🤖 AI Summary
This study addresses the dual challenges of class imbalance and tabular data modeling in predicting injury severity in electric vehicle collisions. Leveraging 23,301 real-world crash records from Texas (2017–2023), we propose MambaAttention—a novel deep tabular learning framework that synergistically integrates the state-space model Mamba with self-attention to enable dynamic feature reweighting, thereby enhancing detection of rare severe-injury instances. To further mitigate imbalance, we incorporate XGBoost- and Random Forest-based feature selection alongside SMOTEENN hybrid resampling. Experimental results demonstrate that MambaAttention achieves an F1-score of 0.82 on severe-accident classification—outperforming state-of-the-art baselines including TabPFN, MambaNet, and conventional tree-based models. This work advances traffic safety risk prediction by establishing a robust, interpretable, and high-performance deep learning architecture tailored for imbalanced tabular crash data.
📝 Abstract
This study presents a deep tabular learning framework for predicting crash severity in electric vehicle (EV) collisions using real-world crash data from Texas (2017-2023).
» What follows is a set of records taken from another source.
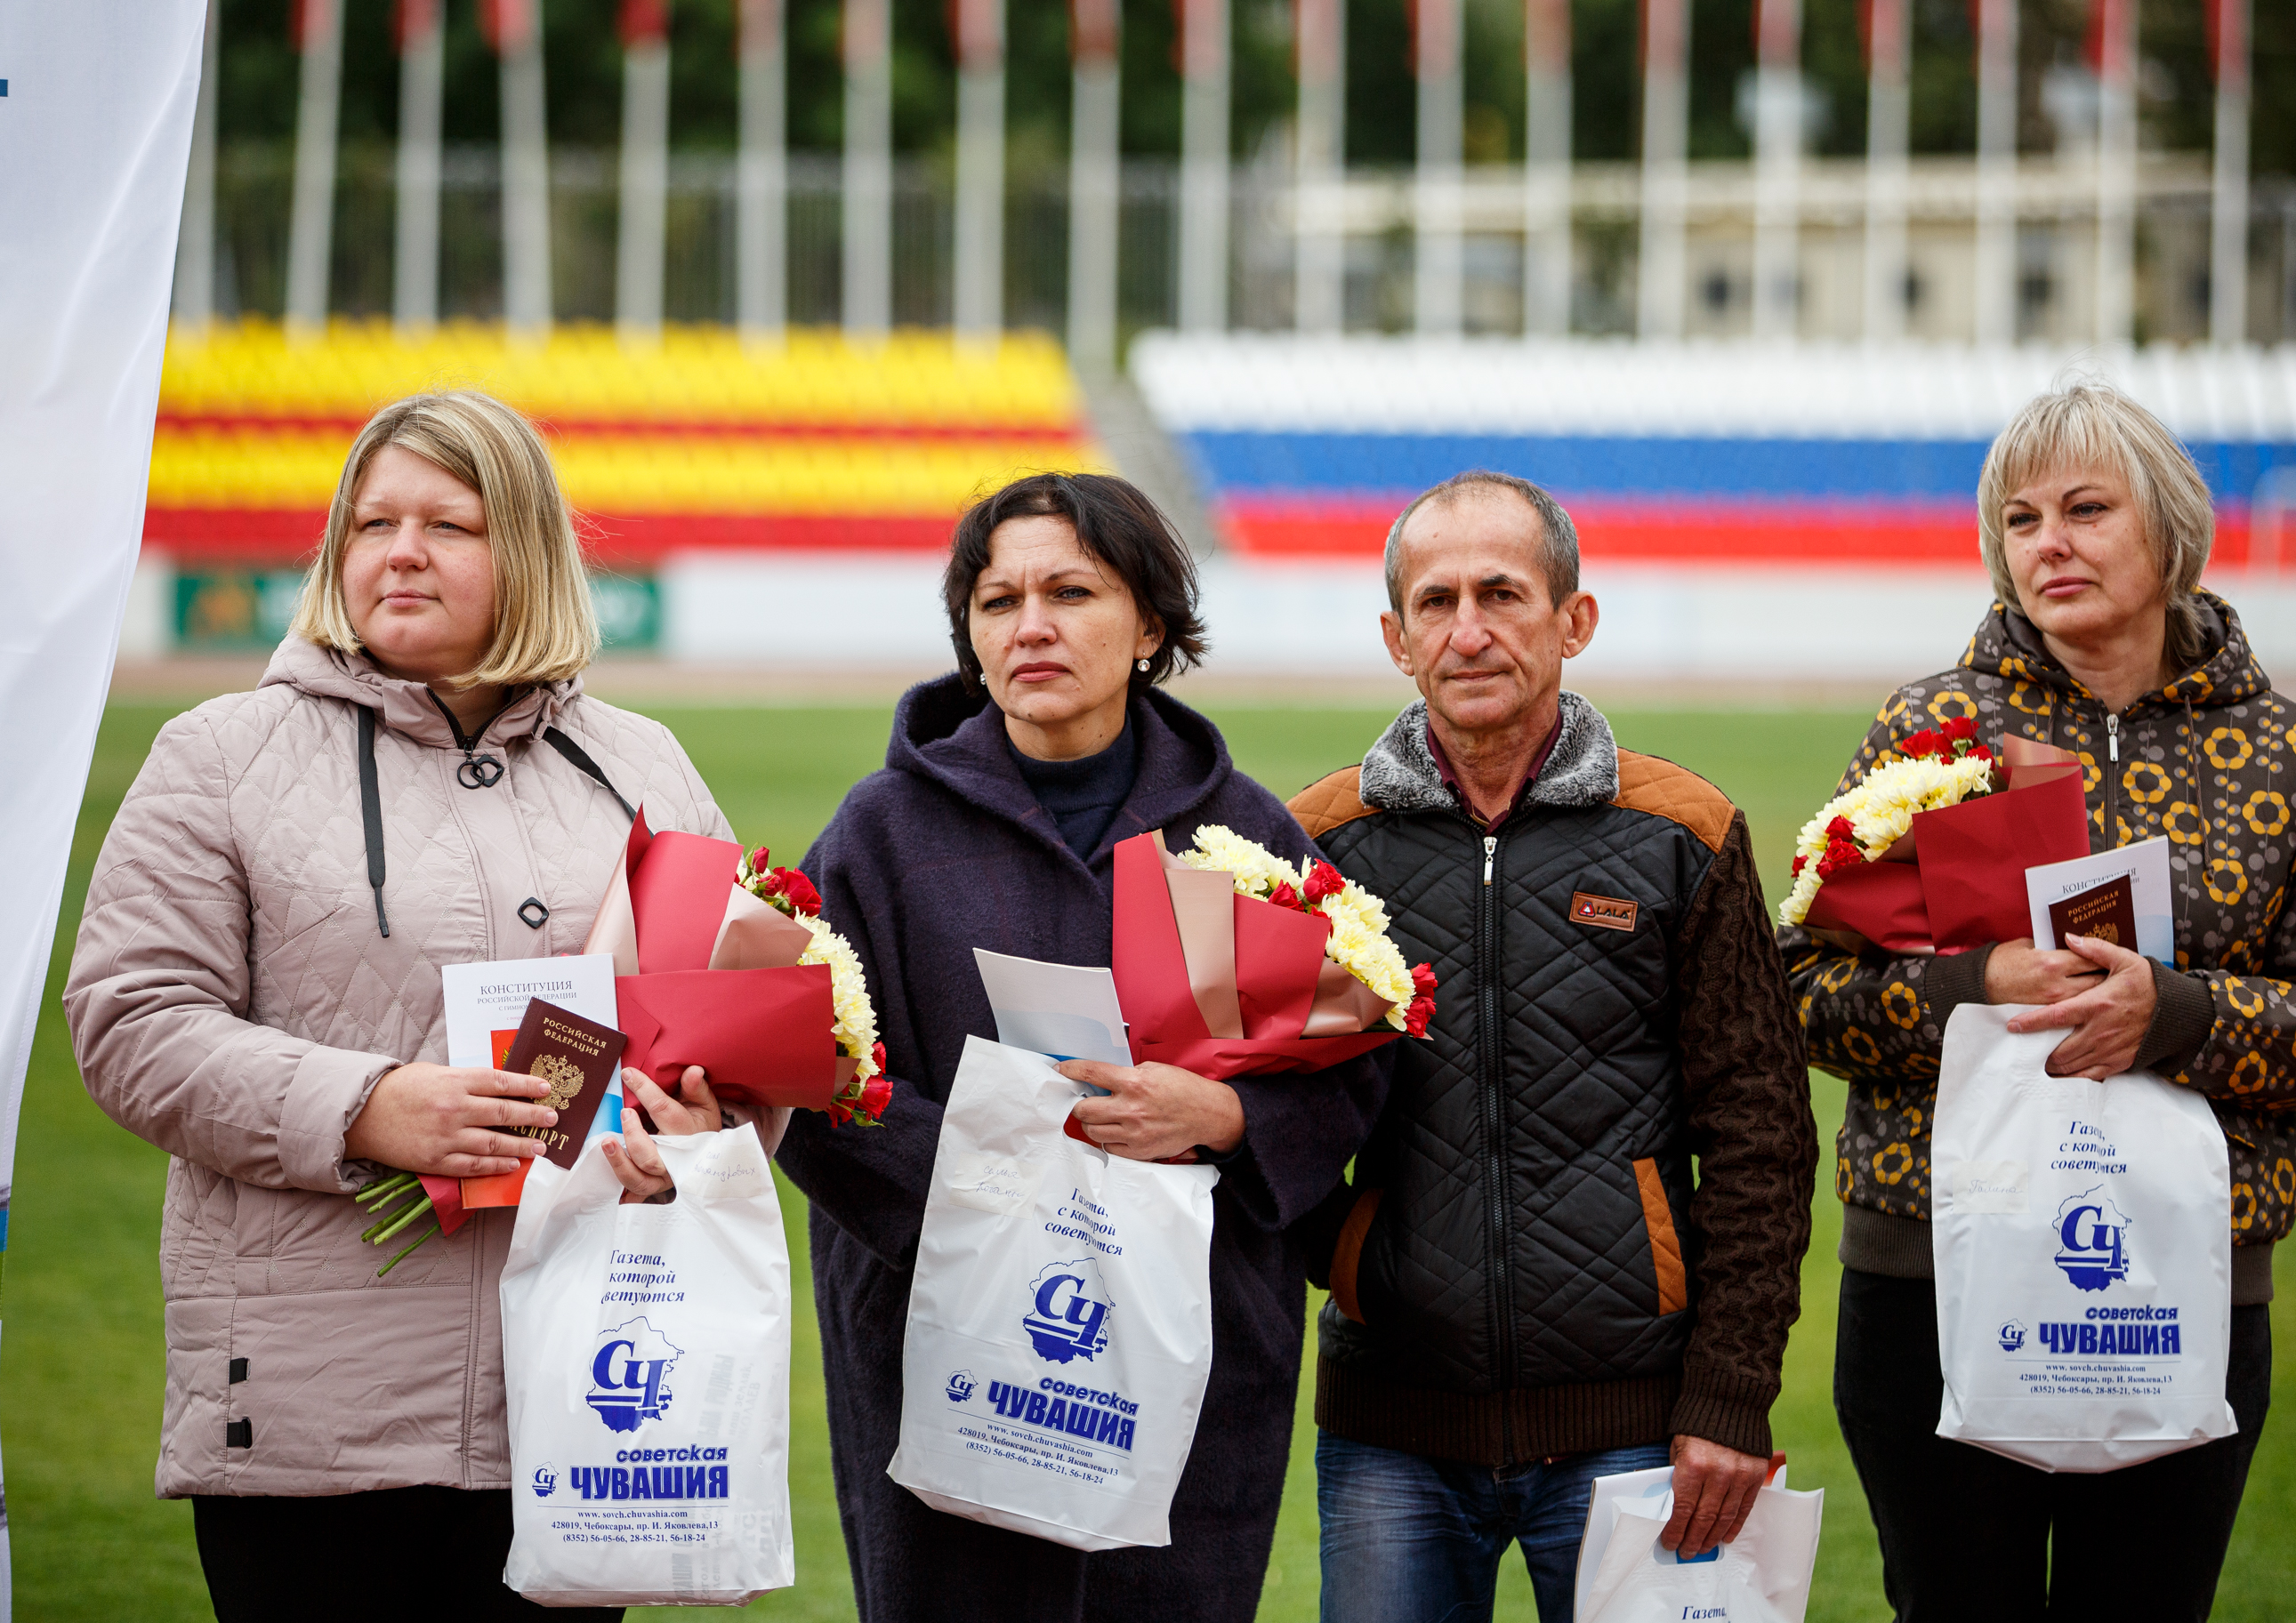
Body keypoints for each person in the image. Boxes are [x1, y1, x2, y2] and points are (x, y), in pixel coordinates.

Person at [64, 390, 739, 1621]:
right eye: (372, 521)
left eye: (448, 522)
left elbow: (709, 1031)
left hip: (579, 1392)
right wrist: (369, 1107)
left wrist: (694, 1137)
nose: (401, 550)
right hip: (320, 1410)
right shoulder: (222, 753)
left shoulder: (646, 767)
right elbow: (132, 1018)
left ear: (526, 549)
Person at [1781, 381, 2296, 1621]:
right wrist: (1975, 984)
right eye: (2018, 519)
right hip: (1933, 1272)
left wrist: (2173, 1014)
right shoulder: (1929, 733)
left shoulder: (2285, 750)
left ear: (2166, 530)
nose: (2046, 541)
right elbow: (1803, 987)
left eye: (2083, 508)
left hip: (2182, 1272)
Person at [775, 471, 1394, 1622]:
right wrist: (990, 1180)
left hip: (1190, 1341)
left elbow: (1356, 1060)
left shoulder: (1240, 830)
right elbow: (811, 1074)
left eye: (1071, 590)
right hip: (943, 1334)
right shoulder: (878, 832)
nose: (1033, 626)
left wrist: (1226, 1120)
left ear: (1149, 622)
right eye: (998, 599)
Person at [1285, 470, 1818, 1623]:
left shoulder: (1683, 831)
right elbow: (1263, 1111)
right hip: (1390, 1433)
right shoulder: (1321, 845)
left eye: (1501, 593)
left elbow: (1759, 1135)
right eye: (1434, 601)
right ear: (1394, 636)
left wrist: (1729, 1394)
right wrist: (1355, 1260)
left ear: (1573, 619)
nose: (1466, 630)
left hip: (1633, 1432)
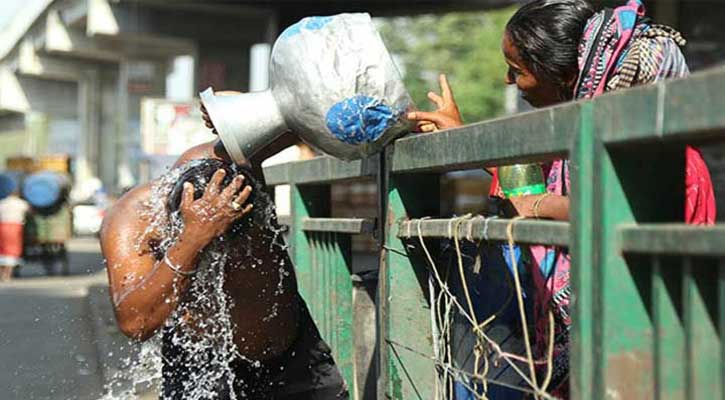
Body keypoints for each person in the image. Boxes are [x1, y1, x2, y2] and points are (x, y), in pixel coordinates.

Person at [407, 0, 716, 397]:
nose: (508, 81)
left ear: (567, 74)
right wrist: (460, 134)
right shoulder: (581, 151)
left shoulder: (661, 156)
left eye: (517, 71)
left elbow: (612, 210)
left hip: (650, 366)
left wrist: (541, 207)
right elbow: (536, 188)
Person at [101, 125, 349, 398]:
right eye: (214, 247)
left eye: (236, 242)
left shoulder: (235, 156)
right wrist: (193, 240)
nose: (226, 255)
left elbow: (305, 117)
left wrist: (229, 109)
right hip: (200, 362)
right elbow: (134, 323)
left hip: (290, 357)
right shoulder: (133, 219)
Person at [0, 188, 30, 282]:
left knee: (2, 250)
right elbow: (30, 211)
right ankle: (7, 275)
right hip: (15, 227)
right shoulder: (20, 203)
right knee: (12, 250)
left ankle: (2, 274)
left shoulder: (2, 203)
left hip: (2, 227)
After filtering for electric-only vehicles, 23,301 EV-involved crash records were analyzed. Feature importance techniques using XGBoost and Random Forest identified intersection relation, first harmful event, person age, crash speed limit, and day of week as the top predictors, along with advanced safety features like automatic emergency braking. To address class imbalance, Synthetic Minority Over-sampling Technique and Edited Nearest Neighbors (SMOTEENN) resampling was applied. Three state-of-the-art deep tabular models, TabPFN, MambaNet, and MambaAttention, were benchmarked for severity prediction. While TabPFN demonstrated strong generalization, MambaAttention achieved superior performance in classifying severe injury cases due to its attention-based feature reweighting. The findings highlight the potential of deep tabular architectures for improving crash severity prediction and enabling data-driven safety interventions in EV crash contexts.